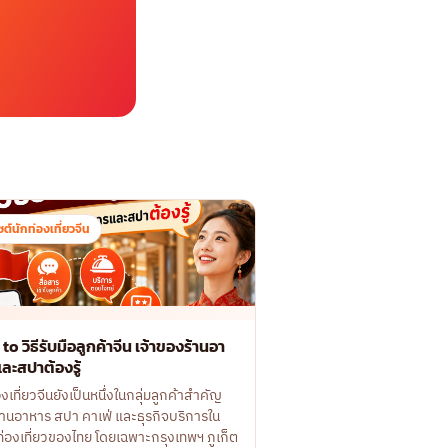
ซต์นักท่องเที่ยวจีน
o วิธีรับมือลูกค้าจีน เจ้าของร้านอา
ละสปาต้องรู้
องเที่ยวจีนยังเป็นหนึ่งในกลุ่มลูกค้าสำคัญ
านอาหาร สปา คาเฟ่ และธุรกิจบริการใน
ท่องเที่ยวของไทย โดยเฉพาะกรุงเทพฯ ภูเก็ต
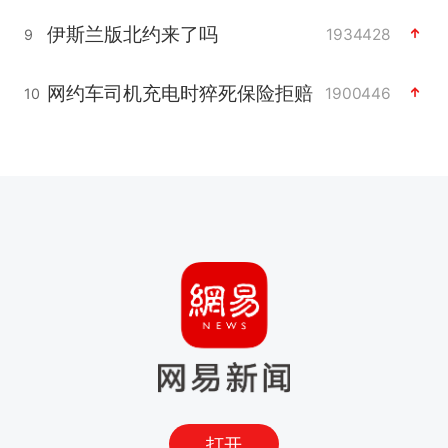
伊斯兰版北约来了吗
1934428
9
网约车司机充电时猝死保险拒赔
1900446
10
打开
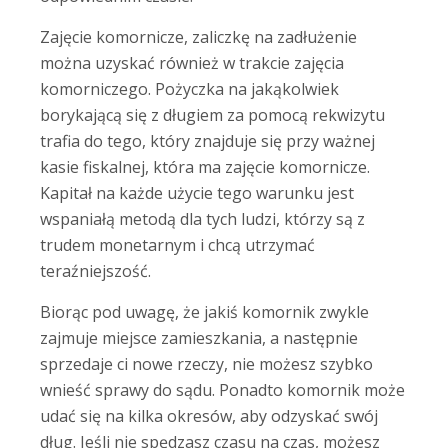
Zajęcie komornicze, zaliczkę na zadłużenie
można uzyskać również w trakcie zajęcia
komorniczego. Pożyczka na jakąkolwiek
borykającą się z długiem za pomocą rekwizytu
trafia do tego, który znajduje się przy ważnej
kasie fiskalnej, która ma zajęcie komornicze.
Kapitał na każde użycie tego warunku jest
wspaniałą metodą dla tych ludzi, którzy są z
trudem monetarnym i chcą utrzymać
teraźniejszość.
Biorąc pod uwagę, że jakiś komornik zwykle
zajmuje miejsce zamieszkania, a następnie
sprzedaje ci nowe rzeczy, nie możesz szybko
wnieść sprawy do sądu. Ponadto komornik może
udać się na kilka okresów, aby odzyskać swój
dług. Jeśli nie spędzasz czasu na czas, możesz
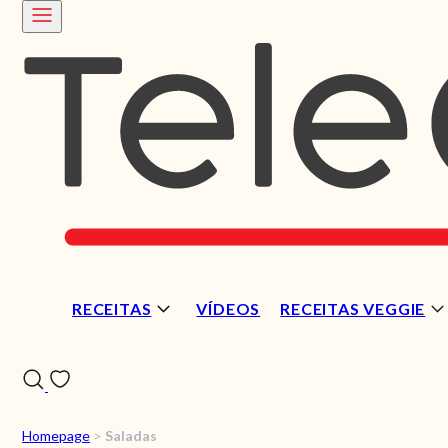
RECEITAS
VÍDEOS
RECEITAS VEGGIE
Homepage
>
Saladas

··········

PROBLEM REQUIREMENTS – Once the pictures are set aside, write out each record exactly.

REPLY –
ซต์นักท่องเที่ยวจีน
o วิธีรับมือลูกค้าจีน เจ้าของร้านอา
ละสปาต้องรู้
องเที่ยวจีนยังเป็นหนึ่งในกลุ่มลูกค้าสำคัญ
านอาหาร สปา คาเฟ่ และธุรกิจบริการใน
ท่องเที่ยวของไทย โดยเฉพาะกรุงเทพฯ ภูเก็ต
伊斯兰版北约来了吗
1934428
9
网约车司机充电时猝死保险拒赔
1900446
10
打开
Zajęcie komornicze, zaliczkę na zadłużenie
można uzyskać również w trakcie zajęcia
komorniczego. Pożyczka na jakąkolwiek
borykającą się z długiem za pomocą rekwizytu
trafia do tego, który znajduje się przy ważnej
kasie fiskalnej, która ma zajęcie komornicze.
Kapitał na każde użycie tego warunku jest
wspaniałą metodą dla tych ludzi, którzy są z
trudem monetarnym i chcą utrzymać
teraźniejszość.
Biorąc pod uwagę, że jakiś komornik zwykle
zajmuje miejsce zamieszkania, a następnie
sprzedaje ci nowe rzeczy, nie możesz szybko
wnieść sprawy do sądu. Ponadto komornik może
udać się na kilka okresów, aby odzyskać swój
dług. Jeśli nie spędzasz czasu na czas, możesz
RECEITAS
VÍDEOS
RECEITAS VEGGIE
Homepage
>
Saladas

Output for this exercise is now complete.